The world should be prepared for waves and hotspots of coronavirus 2019 (COVID-19)
to continue for the next 2 years. But similarities between the pandemic and past influenza pandemics can help alter the future of the disease’s progression, according to the latest
Center for Infectious Disease Research and Policy (CIDRAP) Viewpoint.
CIDRAP, part of the Academic Health Center at the University of Minnesota, was created to prevent illness and death from targeted infectious disease threats through research and the translation of scientific information into real-world, practical applications, policies, and solutions.
The CIDRAP Viewpoint working group from the University of Minnesota outlined pandemic scenarios in order to add information and address viewpoints to shed more light on these topics. The authors explained that they wanted to help planners “envision some of the situations that might present themselves later this year or next year, so that they can take key steps now, while there’s still time.”
They also discussed topics such as crisis communication, testing, contact tracing, surveillance, supply chains, and epidemiology issues and areas for further research.
The most direct comparison that could be made to the current COVID-19 crisis is pandemic influenza, which happened 4 times since 1900: 1918-19; 1957; 1968; and 2009-10. Learning from those past pandemics can help shape the future of the COVID-19 pandemic, authors wrote.
Epidemiologically, pandemic influenza and COVID-19 both had little pre-existing immunity when introduced to the community, which lead to worldwide susceptibility, authors wrote. They spread similarly as well: through the respiratory system via large droplets, as well as smaller aerosols.
However, there are significant differences, such as incubation period (approximately 2 days for influenza, 5 days for COVID-19), and the fact that up to a quarter of COVID-19 cases may be asymptomatic (much more than influenza). Viral shedding also differs between the two.
The authors wrote that estimates put peak viral shedding for COVID-19 patients at the time of symptom onset or even before, while influenza viral shedding peaks within the first 1-2 days after symptom onset—as seen with the H1N1 pandemic.
The reproductive number (R0) for influenza has varied by pandemic, but it was consistently estimated at ≤2. Even severe pandemic influenza has been less transmissible than COVID-19, which had an R0 of approximately 2.0 - 2.5 in China in its earliest estimates, the study authors said.
The authors presented 3 scenarios that could be the future of COVID-19 in the world.
In the first scenario, smaller waves could occur through the summer and then consistently over a one- to two-year period, they said. The virus may diminish sometime in 2021, they said, but the hotspots may vary geographically and depend on what mitigation steps are adhered to.
In the second scenario—which is the worst-case scenario—there are larger waves of COVID-19 activity in the fall or winter of 2021 and subsequent, smaller waves through 2021. This would require more significant mitigation measures in the fall season to flatten the curve of infection, and to prevent health care systems from being overwhelmed. This is similar to what was seen in the 1918-19 influenza pandemic, where a small wave was first, in fall 1918, followed by a much larger peak in winter and spring 1919, which subsided by summertime and signaled the end of the pandemic.
In the third scenario, there could be a “slow burn” of ongoing transmission and case occurrence but without a clear wave pattern. This could be geographically influenced or dictated by mitigation measures in various areas. This was not observed for prior flu pandemics, but remains an option for COVID-19, the authors wrote
“This third scenario likely would not require the reinstitution of mitigation measures, although cases and deaths will continue to occur,” they wrote.
No matter what happens, the authors suggested planning for the worst-case scenario, which would include no vaccine or herd immunity. Government agencies and health care delivery organizations should create plans and strategies to protect health care workers and identify triggers for stay-at-home measures when peaks occur.

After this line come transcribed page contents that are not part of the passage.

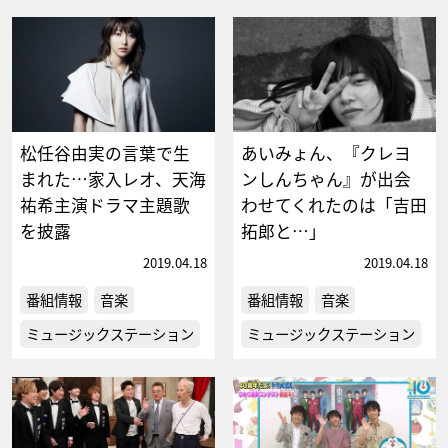
松任谷由実の言葉で生
あいみょん、『クレヨ
まれた…家入レオ、天海
ンしんちゃん』が出会
祐希主演ドラマ主題歌
わせてくれたのは「吉田
を披露
拓郎と…」
2019.04.18
2019.04.18
番組情報
音楽
番組情報
音楽
ミュージックステーション
ミュージックステーション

Messaging from government agencies should incorporate the concept that this pandemic may not be over soon, and citizens should be prepared for resurgences and waves over the next 2 years, the authors concluded.
“Whichever scenario the pandemic follows (assuming at least some level of ongoing mitigation measures), we must be prepared for at least another 18-24 months of significant COVID-19 activity, with hot spots popping up periodically in diverse geographic areas,” they wrote.